• **Job**
Nothing before the line containing "Angle, 964099: 64 -> 70.35" should appear; please restate that line and every later line word for word through the end of the listing.

[Given records Boundary: Start]

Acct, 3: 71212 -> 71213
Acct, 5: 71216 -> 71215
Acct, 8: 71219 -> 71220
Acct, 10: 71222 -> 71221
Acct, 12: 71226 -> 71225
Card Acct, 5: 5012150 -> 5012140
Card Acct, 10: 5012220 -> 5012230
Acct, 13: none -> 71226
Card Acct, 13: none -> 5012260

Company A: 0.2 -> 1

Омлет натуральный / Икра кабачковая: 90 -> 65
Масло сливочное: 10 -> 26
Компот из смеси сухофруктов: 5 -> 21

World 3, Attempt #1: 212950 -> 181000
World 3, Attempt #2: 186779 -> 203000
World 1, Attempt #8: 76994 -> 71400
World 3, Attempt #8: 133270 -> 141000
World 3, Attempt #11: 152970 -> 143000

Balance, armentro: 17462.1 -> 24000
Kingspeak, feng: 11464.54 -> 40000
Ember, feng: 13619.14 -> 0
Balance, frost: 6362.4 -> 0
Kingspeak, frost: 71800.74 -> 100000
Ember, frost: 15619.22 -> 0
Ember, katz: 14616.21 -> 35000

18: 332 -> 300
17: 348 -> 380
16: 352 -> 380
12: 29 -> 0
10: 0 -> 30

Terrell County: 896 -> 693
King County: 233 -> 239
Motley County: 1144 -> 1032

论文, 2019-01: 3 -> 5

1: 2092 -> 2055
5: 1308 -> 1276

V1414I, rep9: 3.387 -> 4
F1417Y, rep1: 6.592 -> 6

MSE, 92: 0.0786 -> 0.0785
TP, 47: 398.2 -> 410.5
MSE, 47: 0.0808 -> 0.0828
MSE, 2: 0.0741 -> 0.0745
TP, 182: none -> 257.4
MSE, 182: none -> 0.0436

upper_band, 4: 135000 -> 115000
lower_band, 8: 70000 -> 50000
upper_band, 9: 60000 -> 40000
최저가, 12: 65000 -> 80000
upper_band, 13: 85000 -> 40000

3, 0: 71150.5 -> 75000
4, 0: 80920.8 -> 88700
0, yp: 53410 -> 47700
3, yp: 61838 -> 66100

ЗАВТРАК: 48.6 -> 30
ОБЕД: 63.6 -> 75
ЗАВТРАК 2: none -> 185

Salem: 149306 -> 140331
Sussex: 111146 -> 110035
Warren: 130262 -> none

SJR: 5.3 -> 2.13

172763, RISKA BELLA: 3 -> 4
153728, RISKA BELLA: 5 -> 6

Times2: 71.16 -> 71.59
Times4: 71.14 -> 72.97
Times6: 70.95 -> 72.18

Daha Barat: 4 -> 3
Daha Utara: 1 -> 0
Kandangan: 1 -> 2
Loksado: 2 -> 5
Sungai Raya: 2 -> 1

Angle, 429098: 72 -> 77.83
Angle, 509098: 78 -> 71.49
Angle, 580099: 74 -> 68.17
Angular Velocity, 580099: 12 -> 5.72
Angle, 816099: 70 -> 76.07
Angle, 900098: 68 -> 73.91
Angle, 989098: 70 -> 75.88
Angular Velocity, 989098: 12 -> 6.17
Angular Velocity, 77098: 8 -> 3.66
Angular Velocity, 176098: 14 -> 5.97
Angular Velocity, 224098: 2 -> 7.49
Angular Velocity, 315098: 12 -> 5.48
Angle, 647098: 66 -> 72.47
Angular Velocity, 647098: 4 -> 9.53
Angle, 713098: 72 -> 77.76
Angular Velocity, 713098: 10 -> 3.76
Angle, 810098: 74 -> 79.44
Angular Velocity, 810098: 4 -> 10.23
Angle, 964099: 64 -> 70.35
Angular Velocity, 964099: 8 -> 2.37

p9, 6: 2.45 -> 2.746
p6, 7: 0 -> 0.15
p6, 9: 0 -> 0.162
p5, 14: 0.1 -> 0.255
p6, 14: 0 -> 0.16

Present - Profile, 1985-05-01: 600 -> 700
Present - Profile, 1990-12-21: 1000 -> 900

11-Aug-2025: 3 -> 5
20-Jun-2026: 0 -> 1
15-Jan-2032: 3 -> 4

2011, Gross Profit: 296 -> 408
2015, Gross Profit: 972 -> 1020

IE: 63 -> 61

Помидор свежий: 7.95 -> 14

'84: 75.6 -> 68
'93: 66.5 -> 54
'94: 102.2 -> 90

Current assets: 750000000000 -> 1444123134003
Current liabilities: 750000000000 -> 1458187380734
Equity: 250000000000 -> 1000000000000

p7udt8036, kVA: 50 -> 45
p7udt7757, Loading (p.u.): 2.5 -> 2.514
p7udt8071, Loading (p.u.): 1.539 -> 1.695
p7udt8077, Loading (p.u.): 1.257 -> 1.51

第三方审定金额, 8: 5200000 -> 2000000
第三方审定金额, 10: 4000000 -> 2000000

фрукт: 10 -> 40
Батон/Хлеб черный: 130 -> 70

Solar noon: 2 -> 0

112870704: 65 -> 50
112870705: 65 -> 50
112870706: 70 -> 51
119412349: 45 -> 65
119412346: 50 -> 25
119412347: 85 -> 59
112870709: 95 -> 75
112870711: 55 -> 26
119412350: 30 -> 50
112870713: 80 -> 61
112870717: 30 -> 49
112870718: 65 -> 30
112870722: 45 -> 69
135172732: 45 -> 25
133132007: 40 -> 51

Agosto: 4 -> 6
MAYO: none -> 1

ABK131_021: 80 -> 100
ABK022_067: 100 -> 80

[Given records Boundary: End]

• **Result of this exercise**
Angle, 964099: 64 -> 70.35
Angular Velocity, 964099: 8 -> 2.37

p9, 6: 2.45 -> 2.746
p6, 7: 0 -> 0.15
p6, 9: 0 -> 0.162
p5, 14: 0.1 -> 0.255
p6, 14: 0 -> 0.16

Present - Profile, 1985-05-01: 600 -> 700
Present - Profile, 1990-12-21: 1000 -> 900

11-Aug-2025: 3 -> 5
20-Jun-2026: 0 -> 1
15-Jan-2032: 3 -> 4

2011, Gross Profit: 296 -> 408
2015, Gross Profit: 972 -> 1020

IE: 63 -> 61

Помидор свежий: 7.95 -> 14

'84: 75.6 -> 68
'93: 66.5 -> 54
'94: 102.2 -> 90

Current assets: 750000000000 -> 1444123134003
Current liabilities: 750000000000 -> 1458187380734
Equity: 250000000000 -> 1000000000000

p7udt8036, kVA: 50 -> 45
p7udt7757, Loading (p.u.): 2.5 -> 2.514
p7udt8071, Loading (p.u.): 1.539 -> 1.695
p7udt8077, Loading (p.u.): 1.257 -> 1.51

第三方审定金额, 8: 5200000 -> 2000000
第三方审定金额, 10: 4000000 -> 2000000

фрукт: 10 -> 40
Батон/Хлеб черный: 130 -> 70

Solar noon: 2 -> 0

112870704: 65 -> 50
112870705: 65 -> 50
112870706: 70 -> 51
119412349: 45 -> 65
119412346: 50 -> 25
119412347: 85 -> 59
112870709: 95 -> 75
112870711: 55 -> 26
119412350: 30 -> 50
112870713: 80 -> 61
112870717: 30 -> 49
112870718: 65 -> 30
112870722: 45 -> 69
135172732: 45 -> 25
133132007: 40 -> 51

Agosto: 4 -> 6
MAYO: none -> 1

ABK131_021: 80 -> 100
ABK022_067: 100 -> 80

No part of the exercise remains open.